PCR was performed in a thermal cycler (Himedia, Prima-DUO™, Mumbai, India), with the constituents mixed and kept at 94°C for 30s, 60°C for 40s and 72°C for 50s. The samples were further incubated for 15 min at 78°C for primer extension. Further, the amplicons were run on a 5% agarose gel and bands visualized under UV transilluminator (Bio-Imaging Systems, NY, USA). The primers used in multiplex PCR were as follows, EP5: 5'-AACAATGGCAGCAGGTAAGC-3' and EM3: 5'-ACTTACCAAGTGTCCATAGGAGC-3' for EBV-1; CP16: 5'-GTACACGCACGCTGGTTACC-3' and CM3: 5'-GTAGAAAGCCTCGACATCGC-3' synthesized from Macrogen.

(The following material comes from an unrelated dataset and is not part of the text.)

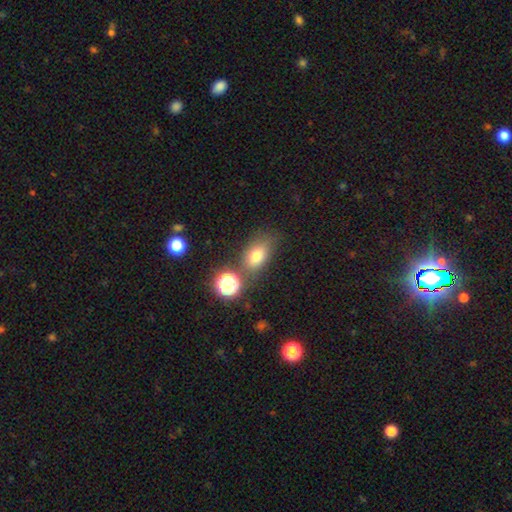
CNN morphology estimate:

R i386.3.5.1 statistical software was used for data analysis. Continuous data are represented as mean ± standard deviation and the categorical variable are represented by the frequency table. An association between categorical variables is studied using Chi-square test. Continuous data were compared using t-test/Mann–Whitney U-test/analysis of variance/Kruskal–Wallis test.

RESULTS

The mean age of three different groups was not significantly different, although Group II had the highest age (48.05 ± 9.86 years), followed by Group III (47.88 ± 9.37 years) and finally Group I (47.30 ± 8.47 years). In Group I, gender was equally distributed, whereas in Group I, gender was predominantly male (45%) [Table 1]. No significant difference was observed between the average and site-specific parameters PPD and clinical attachment level (CAL) at P ≥ 0.05 in moderate chronic periodontitis patients (Groups II and III). The significance was observed between Groups I and II (P ≤ 0.001) and Groups I and III (P ≤ 0.001) in terms of site-specific and average PII, GI and PPD. Fair PI was observed in Group III, followed by Groups II and I (P ≤ 0.001); similar results were obtained for GI (P ≤ 0.001), as shown in Table 2.

Table 2.

Distribution of clinical parameters in three different groups (I, II and III)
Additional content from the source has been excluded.